Cisl sarda chiede alla Regione di fare in fretta, ma non da sola

OLBIA. E’ indispensabile in questa delicatissima fase che la Regione Sardegna istituisca un tavolo permanente di concertazione con le parti sociali ed economiche. E’ questo il metodo adottato dallo stesso Governo nazionale prima dell’emanazione di ciascun provvedimento ed è pure il metodo adottato dalla quasi totalità  delle regioni italiane con le rispettive rappresentanze.
 
Nulla sappiamo dei provvedimenti che la Giunta regionale si appresterebbe ad adottare nella prossima riunione in programma, in base alle informazioni in nostro possesso, nelle prossime ore.
Ferma restando l’esigenza di un confronto specifico con la Regione, che incida in termini significativi anche sulla recente manovra economico-finanziaria approvata dal Consiglio Regionale, è urgente e necessario intervenire su alcune direttrici:
* Un sostegno specifico da parte della Regione Sardegna al settore economico e produttivo che si collochi anche al di fuori dei vincoli di stabilità definiti dall’Unione Europea, come peraltro indicato all’Italia dalla stessa Presidente della Commissione, Ursula Von Der Layen.
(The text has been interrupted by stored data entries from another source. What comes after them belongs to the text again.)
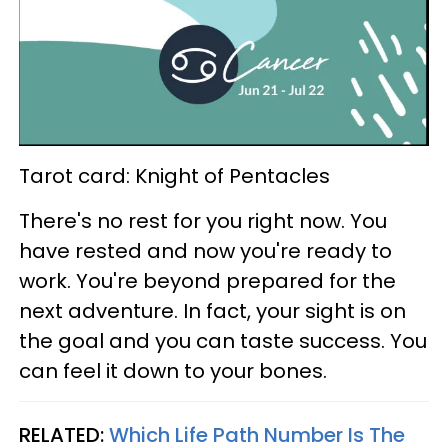
Tarot card: Knight of Pentacles
There's no rest for you right now. You
have rested and now you're ready to
work. You're beyond prepared for the
next adventure. In fact, your sight is on
the goal and you can taste success. You
can feel it down to your bones.
RELATED:
Which Life Path Number Is The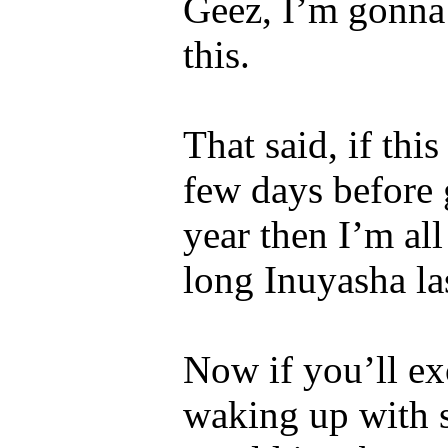
Geez, I’m gonna 
this.
That said, if th
few days before
year then I’m all
long Inuyasha la
Now if you’ll ex
waking up with 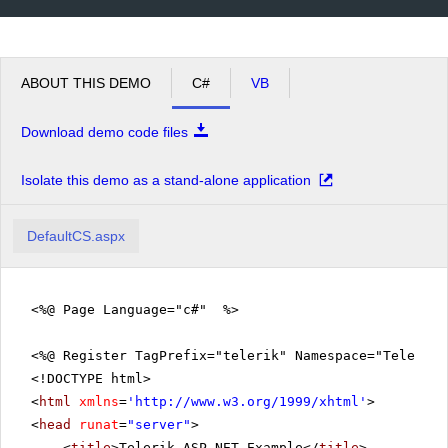
ABOUT THIS DEMO
C#
VB
Download demo code files
Isolate this demo as a stand-alone application
DefaultCS.aspx
<%@ Page Language="c#" %>
<%@ Register TagPrefix="telerik" Namespace="Telerik.
<!DOCTYPE html>
<
html
xmlns
=
'
http://www.w3.org/1999/xhtml
'
>
<
head
runat
=
"server"
>
<
title
>Telerik ASP.NET Example</
title
>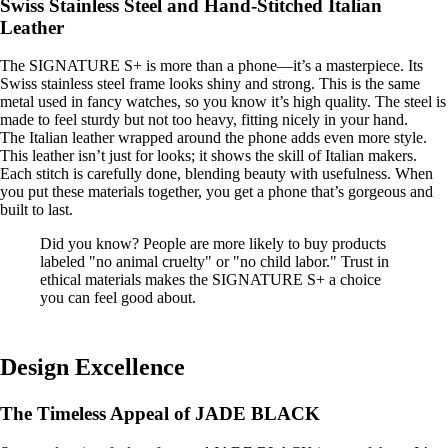
Swiss Stainless Steel and Hand-Stitched Italian
Leather
The SIGNATURE S+ is more than a phone—it’s a masterpiece. Its
Swiss stainless steel frame looks shiny and strong. This is the same
metal used in fancy watches, so you know it’s high quality. The steel is
made to feel sturdy but not too heavy, fitting nicely in your hand.
The Italian leather wrapped around the phone adds even more style.
This leather isn’t just for looks; it shows the skill of Italian makers.
Each stitch is carefully done, blending beauty with usefulness. When
you put these materials together, you get a phone that’s gorgeous and
built to last.
Did you know? People are more likely to buy products
labeled "no animal cruelty" or "no child labor." Trust in
ethical materials makes the SIGNATURE S+ a choice
you can feel good about.
Design Excellence
The Timeless Appeal of JADE BLACK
E’ indispensabile ragionare sugli interventi a favore delle imprese, anche attraverso accordi con istituti di credito per ricapitalizzazione e liquidità.
* Velocizzare l’emissione di bandi regionali ed europei riferiti sia al quadro comunitario di sostegno, sia ad altri capitoli della programmazione unitaria, accelerando la spesa delle risorse e rendendola efficace e positiva per il rilancio di settori fondamentali:  il lavoro, l’istruzione, la formazione, la sanità, l’assistenza sociale, le infrastrutturazioni materiali ed immateriali a partire dagli ospedali e dalle scuole.
* Confermare con stanziamenti opportuni da parte della Regione, risorse appropriate per garantire gli indispensabili interventi di assistenza alle famiglie anche nel corso dell’emergenza in atto, come l’assistenza domiciliare integrata e la disabilità.
* Attivazione immediata della Regione, in misura sussidiaria rispetto allo Stato, per la ricerca ed acquisto sul mercato libero dei dispositivi di protezione individuale e strumenti di diagnosi virologica da affidare con urgenza all’intero sistema sanitario regionale: presidi, ambulatori, medici di base e sistema dell’emergenza-urgenza. Prioritaria anche l’attivazione di una campagna di reclutamento urgente e indifferibile delle professionalità sanitarie necessarie: medici, infermieri, Oss.
In conclusione, in attesa di una urgente convocazione di un tavolo specifico sull’emergenza in atto,  riteniamo indispensabile che la Giunta regionale adotti in via propedeutica ed autonoma rispetto ai provvedimenti attesi da parte del Governo decisioni opportune sui temi richiamati.
Il contributo e la partecipazione del sindacato in questa fase complicata e inedita sta favorendo le migliori sintesi nelle azioni e nei provvedimenti. La Regione decida piuttosto che procedere da sola di aprire al dialogo necessario e utile nell’interesse della collettività.